• Selected excerpt:
FireEye discovers China-based threat group

eGov Innovation editors
29 Jun 2015
00:00

A large-scale phishing campaign has been discovered that targets the telecom, high tech, aerospace, defense and other industries, according to FireEye's as a Service team.

The phishing campaign exploits were found to exploit an Adobe Flash Player zero-day vulnerability (CVE-2015-3113). The attackers’ emails included links to compromised web servers that served either benign content or a malicious Adobe Flash Player file.

FireEye said the China-based threat group APT3, aka UPS, is responsible for this exploit and the activity identified in its previous blog post, Operation Clandestine Fox.

This group is said to be one of the more sophisticated threat groups that FireEye Threat Intelligence tracks, and they have a history of introducing new browser-based zero-day exploits (Internet Explorer, Firefox, and Adobe Flash Player).

After successfully exploiting a target host, this group will quickly dump credentials, move laterally to additional hosts, and install custom backdoors. APT3’s command and control (CnC) infrastructure is difficult to track, as there is little overlap across campaigns.

Adobe has already released a patch for CVE-2015-3113 with an out-of-band security bulletin. FireEye recommends that Adobe Flash Player users update to the latest version as soon as possible.

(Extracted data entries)
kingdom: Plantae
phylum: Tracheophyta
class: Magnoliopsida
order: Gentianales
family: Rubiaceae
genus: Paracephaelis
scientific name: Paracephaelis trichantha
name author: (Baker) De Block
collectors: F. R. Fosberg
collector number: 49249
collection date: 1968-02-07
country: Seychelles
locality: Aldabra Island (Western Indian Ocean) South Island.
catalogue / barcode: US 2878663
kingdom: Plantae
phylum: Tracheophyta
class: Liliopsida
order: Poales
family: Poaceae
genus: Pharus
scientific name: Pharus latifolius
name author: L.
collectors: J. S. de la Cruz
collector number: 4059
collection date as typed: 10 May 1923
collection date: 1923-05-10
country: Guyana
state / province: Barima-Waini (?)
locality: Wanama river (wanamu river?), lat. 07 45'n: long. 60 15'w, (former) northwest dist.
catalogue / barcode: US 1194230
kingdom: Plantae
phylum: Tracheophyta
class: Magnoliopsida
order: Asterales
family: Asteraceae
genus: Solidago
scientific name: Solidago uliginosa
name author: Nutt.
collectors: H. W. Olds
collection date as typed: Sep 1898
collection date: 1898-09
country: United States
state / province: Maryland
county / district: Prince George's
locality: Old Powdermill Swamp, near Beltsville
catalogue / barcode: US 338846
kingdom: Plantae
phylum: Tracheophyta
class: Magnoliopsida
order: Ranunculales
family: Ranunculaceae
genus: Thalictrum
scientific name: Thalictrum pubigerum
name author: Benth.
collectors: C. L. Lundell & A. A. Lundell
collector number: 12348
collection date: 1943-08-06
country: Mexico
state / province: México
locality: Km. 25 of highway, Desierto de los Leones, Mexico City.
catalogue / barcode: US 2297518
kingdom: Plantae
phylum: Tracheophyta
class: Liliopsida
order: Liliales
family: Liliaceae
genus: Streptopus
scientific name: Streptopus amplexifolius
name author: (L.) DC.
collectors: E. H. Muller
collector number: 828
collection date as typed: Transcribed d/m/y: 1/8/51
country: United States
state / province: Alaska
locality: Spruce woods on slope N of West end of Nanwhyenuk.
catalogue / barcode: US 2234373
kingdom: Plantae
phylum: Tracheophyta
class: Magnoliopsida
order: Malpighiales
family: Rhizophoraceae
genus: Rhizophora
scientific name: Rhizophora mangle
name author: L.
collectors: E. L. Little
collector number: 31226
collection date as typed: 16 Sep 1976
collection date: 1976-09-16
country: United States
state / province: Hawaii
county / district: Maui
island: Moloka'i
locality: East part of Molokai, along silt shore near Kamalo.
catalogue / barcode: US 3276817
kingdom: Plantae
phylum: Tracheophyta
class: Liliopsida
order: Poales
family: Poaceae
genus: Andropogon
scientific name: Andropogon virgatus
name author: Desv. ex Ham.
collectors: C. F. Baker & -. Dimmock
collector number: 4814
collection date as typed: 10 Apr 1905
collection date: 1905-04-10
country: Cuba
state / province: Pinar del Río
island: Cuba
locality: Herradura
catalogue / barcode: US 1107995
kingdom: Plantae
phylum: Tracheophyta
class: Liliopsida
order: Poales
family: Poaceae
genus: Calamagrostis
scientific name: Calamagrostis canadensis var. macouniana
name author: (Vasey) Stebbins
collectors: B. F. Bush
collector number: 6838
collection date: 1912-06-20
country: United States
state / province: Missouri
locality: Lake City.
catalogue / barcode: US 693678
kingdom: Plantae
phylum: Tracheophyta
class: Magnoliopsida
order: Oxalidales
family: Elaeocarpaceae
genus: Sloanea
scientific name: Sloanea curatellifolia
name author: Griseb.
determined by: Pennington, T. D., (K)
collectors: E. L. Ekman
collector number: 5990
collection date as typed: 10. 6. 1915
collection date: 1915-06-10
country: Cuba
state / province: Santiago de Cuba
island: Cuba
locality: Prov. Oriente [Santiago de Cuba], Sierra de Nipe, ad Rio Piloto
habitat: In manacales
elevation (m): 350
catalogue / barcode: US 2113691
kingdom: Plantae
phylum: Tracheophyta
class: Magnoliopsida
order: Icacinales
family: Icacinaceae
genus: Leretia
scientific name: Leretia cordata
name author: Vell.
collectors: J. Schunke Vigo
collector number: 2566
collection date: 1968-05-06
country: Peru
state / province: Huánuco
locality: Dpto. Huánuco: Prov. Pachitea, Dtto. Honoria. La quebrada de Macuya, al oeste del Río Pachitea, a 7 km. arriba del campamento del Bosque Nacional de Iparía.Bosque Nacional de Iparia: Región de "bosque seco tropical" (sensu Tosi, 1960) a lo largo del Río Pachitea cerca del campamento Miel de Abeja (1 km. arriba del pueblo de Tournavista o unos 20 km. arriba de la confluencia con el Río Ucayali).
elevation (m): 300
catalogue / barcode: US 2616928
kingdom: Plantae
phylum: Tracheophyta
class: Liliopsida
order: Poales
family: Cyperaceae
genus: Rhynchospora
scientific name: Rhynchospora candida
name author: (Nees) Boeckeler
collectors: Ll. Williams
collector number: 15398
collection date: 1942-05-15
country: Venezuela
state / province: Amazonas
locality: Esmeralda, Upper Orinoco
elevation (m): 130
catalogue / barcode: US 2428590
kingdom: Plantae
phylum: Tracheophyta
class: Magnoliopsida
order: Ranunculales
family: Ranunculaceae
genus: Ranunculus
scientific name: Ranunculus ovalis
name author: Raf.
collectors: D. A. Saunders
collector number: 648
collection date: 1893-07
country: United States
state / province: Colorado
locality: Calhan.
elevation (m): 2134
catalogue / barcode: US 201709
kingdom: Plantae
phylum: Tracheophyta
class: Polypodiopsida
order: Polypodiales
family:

• Required action 1:
In the article on the China-based threat group, change "credentials" to "passwords" and write out everything from "This group is" down to "soon as possible.".
• Required action 2:
According to the article on the China-based threat group, what does FireEye recommend that Adobe Flash Player users do?

• Response area 1:
This group is said to be one of the more sophisticated threat groups that FireEye Threat Intelligence tracks, and they have a history of introducing new browser-based zero-day exploits (Internet Explorer, Firefox, and Adobe Flash Player).

After successfully exploiting a target host, this group will quickly dump passwords, move laterally to additional hosts, and install custom backdoors. APT3’s command and control (CnC) infrastructure is difficult to track, as there is little overlap across campaigns.

Adobe has already released a patch for CVE-2015-3113 with an out-of-band security bulletin. FireEye recommends that Adobe Flash Player users update to the latest version as soon as possible.

• Response area 2:
Update to the latest version as soon as possible.